Project Details
Projekt Print View

Epigenetic Remodeling and Clonal Selection in a Murine Model of Accelerated Hematopoietic Stem Cell Aging.

Subject Area Hematology, Oncology
Term from 2017 to 2021
Project identifier Deutsche Forschungsgemeinschaft (DFG) - Project number 336840530
 
During the process of aging, there is a progressive attrition of the hematopoietic stem cell (HSC) compartment, leading to the development of age-associated pathologies such as anemia, or the evolution of clonal hematopoiesis, which can then progress to MDS and leukemia. The gradual evolution of normal HSCs to their leukemic counterpart, via a pre-leukemic state, is a process that normally takes several decades in humans and is dependent on the coordinate acquisition of oncogenic mutations and epigenetic reprogramming. It would be highly desirable to gain further insight into this process from the perspective of risk assessment as well as both preventative and curative therapy for diseases such as MDS and AML. However, the extremely long time course of the development of disease makes mechanistic studies very challenging, as it is almost impossible to capture the instance where causative events occur. Surrogate models of this process must therefore be used. Unfortunately, the commonly used murine model of hematopoiesis fails to recapitulate several clinical features of aging. We postulate that the HSCs within normal laboratory mice are artificially protected from age-associated phenotypes by maintaining a long-term quiescent, or so-called dormant, state. HSC dormancy results from a lack of exposure to environmental stress stimuli, such as infection or inflammation, which are known to enforce HSC division in vivo.

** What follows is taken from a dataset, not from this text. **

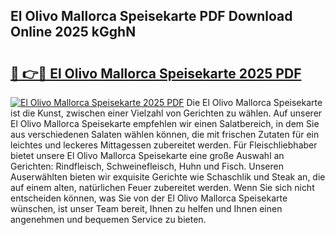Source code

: ## El Olivo Mallorca Speisekarte PDF Download Online 2025 kGghN

# <h2><a href="http://gccei3.nevu.top/?p=El+Olivo+Mallorca+Speisekarte">🔗 👉🔴 El Olivo Mallorca Speisekarte 2025 PDF</a></h2>

[![El Olivo Mallorca Speisekarte 2025 PDF](https://i.imgur.com/dBaPXMq.png)](http://gccei3.nevu.top/?p=El+Olivo+Mallorca+Speisekarte)
Die El Olivo Mallorca Speisekarte ist die Kunst, zwischen einer Vielzahl von Gerichten zu wählen. Auf unserer El Olivo Mallorca Speisekarte empfehlen wir einen Salatbereich, in dem Sie aus verschiedenen Salaten wählen können, die mit frischen Zutaten für ein leichtes und leckeres Mittagessen zubereitet werden. Für Fleischliebhaber bietet unsere El Olivo Mallorca Speisekarte eine große Auswahl an Gerichten: Rindfleisch, Schweinefleisch, Huhn und Fisch. Unseren Auserwählten bieten wir exquisite Gerichte wie Schaschlik und Steak an, die auf einem alten, natürlichen Feuer zubereitet werden. Wenn Sie sich nicht entscheiden können, was Sie von der El Olivo Mallorca Speisekarte wünschen, ist unser Team bereit, Ihnen zu helfen und Ihnen einen angenehmen und bequemen Service zu bieten.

Unpublished data from our group demonstrate that chronic exposure of laboratory mice to such stress stimuli restores features of aged hematopoiesis in humans, and propose that this links to the well established clinical correlation between incidence of MDS/AML and history of chronic infection and inflammation. In this project, we will combine our expertise in low input epigenomic and genomic analysis with mouse models of HSC biology and stress hematopoiesis to characterize the functional erosion of these cells in response to stress and aging, while defining the underlying molecular process via which the HSC epigenome evolves during this process. Together with other Forschergruppe partners, we will then determine which genetic and epigenetic features of normal and malignant aged human hematopoiesis are likely driven by environmental stress.